= Pietro Antonio Martini =

Italian painter (1738–1797)

Pietro Antonio Martini (9 July 1738 – 2 April 1797) was an Italian painter and engraver, active in a late Baroque style.

==Biography==
He was born at Trecasali, within the duchy of Parma, a relative of the painter Biagio Martini. Pietro's father wished him to study law, but he arranged to have some training locally under Giuseppe Baldrighi in design, and then Benigno Bossi. In 1761, he won a prize at the Academy of Fine Arts of Parma. In 1769, with the patronage of the minister of the Duchy du Tillot and perhaps under the encouragement of the court architect Petitot, Pietro went to Paris to learn engraving working with Jacques-Philippe Le Bas. With the dismissal of du Tillot in 1771, his subsidy stopped, but he demurred in returning to Parma to settle, since he was no longer assured a post as professor of engraving in the Parmesan Academy of Fine Arts. He set forth on traveling through Italy, then up to Netherlands, and finally London. In 1787, he had a prominent exhibition of his prints. In 1792, he was awarded the position of Academic Professor of the Parmesan Academy, but continued to travel, until the French Revolution prompted him to return to Parma.

One of the subjects of his etchings was views of late 18th-century art exhibitions themselves. For example, one etching depicts the 1785 Salon exhibition at the Louvre; another engraving depicts a View of the Salon of 1785; and a third, the Exhibition of the Royal Academy in 1787. These engravings are historically instructive in demonstrating the crowded stacked displays of artworks utilized in this period. Other etchings indicated that the admiring crowds may have been a stock image for use in other similar engravings.

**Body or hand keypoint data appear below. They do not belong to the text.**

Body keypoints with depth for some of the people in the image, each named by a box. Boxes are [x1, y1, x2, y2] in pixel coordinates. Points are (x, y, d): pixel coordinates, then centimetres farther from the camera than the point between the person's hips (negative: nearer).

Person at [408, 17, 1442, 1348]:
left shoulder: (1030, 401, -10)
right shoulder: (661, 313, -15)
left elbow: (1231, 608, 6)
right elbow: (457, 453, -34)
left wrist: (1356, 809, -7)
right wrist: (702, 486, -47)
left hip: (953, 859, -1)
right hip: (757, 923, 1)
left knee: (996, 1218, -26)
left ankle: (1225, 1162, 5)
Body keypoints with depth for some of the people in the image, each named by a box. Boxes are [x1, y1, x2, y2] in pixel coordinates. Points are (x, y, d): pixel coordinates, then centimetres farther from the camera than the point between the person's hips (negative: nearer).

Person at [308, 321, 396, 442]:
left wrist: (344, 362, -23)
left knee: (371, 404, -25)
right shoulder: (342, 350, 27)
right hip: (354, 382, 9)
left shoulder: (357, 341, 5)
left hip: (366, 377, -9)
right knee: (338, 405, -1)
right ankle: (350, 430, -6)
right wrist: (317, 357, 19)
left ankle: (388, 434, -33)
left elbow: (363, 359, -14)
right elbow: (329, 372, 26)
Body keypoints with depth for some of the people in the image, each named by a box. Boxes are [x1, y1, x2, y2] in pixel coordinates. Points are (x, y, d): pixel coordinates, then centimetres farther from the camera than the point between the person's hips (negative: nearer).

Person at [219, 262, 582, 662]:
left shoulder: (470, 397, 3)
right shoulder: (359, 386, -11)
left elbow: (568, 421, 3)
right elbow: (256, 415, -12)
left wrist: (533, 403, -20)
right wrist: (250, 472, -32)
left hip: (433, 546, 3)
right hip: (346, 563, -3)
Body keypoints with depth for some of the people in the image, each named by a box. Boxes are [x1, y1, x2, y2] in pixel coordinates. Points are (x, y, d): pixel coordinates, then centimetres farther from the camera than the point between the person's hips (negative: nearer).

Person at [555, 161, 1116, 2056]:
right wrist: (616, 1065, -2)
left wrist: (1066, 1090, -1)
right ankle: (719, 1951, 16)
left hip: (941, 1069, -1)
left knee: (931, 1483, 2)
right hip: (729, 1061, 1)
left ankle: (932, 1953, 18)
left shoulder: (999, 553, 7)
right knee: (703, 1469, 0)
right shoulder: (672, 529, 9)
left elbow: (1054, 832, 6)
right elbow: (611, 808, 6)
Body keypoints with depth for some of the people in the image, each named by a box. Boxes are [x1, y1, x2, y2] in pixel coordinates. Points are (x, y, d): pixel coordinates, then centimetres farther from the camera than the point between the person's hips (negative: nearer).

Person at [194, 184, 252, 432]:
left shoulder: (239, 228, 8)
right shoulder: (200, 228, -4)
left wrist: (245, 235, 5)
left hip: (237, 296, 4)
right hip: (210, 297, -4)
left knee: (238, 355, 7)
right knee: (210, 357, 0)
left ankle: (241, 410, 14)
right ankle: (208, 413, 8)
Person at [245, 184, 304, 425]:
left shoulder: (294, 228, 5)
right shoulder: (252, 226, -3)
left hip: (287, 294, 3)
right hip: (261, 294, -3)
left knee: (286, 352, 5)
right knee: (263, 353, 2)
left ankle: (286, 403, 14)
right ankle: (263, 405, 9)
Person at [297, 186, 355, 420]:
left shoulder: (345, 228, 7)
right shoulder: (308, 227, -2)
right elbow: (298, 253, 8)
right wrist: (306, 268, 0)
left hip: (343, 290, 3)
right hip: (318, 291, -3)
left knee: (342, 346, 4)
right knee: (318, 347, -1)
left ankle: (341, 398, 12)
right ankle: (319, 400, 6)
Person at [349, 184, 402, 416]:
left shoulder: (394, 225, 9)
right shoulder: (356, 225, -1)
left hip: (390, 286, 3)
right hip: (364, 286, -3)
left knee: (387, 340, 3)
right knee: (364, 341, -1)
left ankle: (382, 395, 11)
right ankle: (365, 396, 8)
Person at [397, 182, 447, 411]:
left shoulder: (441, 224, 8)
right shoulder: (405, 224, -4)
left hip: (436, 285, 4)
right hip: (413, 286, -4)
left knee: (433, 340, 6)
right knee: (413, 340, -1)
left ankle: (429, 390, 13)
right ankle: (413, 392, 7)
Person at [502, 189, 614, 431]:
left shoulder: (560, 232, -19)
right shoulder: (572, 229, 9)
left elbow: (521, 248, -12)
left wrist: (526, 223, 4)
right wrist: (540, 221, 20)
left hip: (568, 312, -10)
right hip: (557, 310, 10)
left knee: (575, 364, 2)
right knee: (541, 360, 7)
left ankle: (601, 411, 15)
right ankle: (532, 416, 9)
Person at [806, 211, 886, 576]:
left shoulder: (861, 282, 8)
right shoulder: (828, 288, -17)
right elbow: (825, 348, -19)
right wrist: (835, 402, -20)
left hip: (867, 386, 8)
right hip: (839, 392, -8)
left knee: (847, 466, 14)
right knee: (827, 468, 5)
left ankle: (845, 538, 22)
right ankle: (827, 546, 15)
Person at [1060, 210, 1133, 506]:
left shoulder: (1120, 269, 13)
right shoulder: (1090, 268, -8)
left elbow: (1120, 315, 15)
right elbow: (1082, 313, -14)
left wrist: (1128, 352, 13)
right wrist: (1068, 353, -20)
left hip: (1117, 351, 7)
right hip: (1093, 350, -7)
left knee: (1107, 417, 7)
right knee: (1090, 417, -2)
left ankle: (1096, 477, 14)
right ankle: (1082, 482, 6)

Among his etchings are the following:
- Plates after Teniers and other Flemish artists
- Heliodorus driven from the Temple, after Francesco Solimena
- Christ driving the Money-changors from the Temple, after Solimena
- Architectural Ruins, after Robert
- Pleasures of Summer, after Horace Vernet
- View of Spoletto, after Vernet
- View of Porto Ercole, after Vernet
- View of Avignon, after Vernet
- The Augurs, after Salvatore Rosa; etched by Martini, finished by le Bas.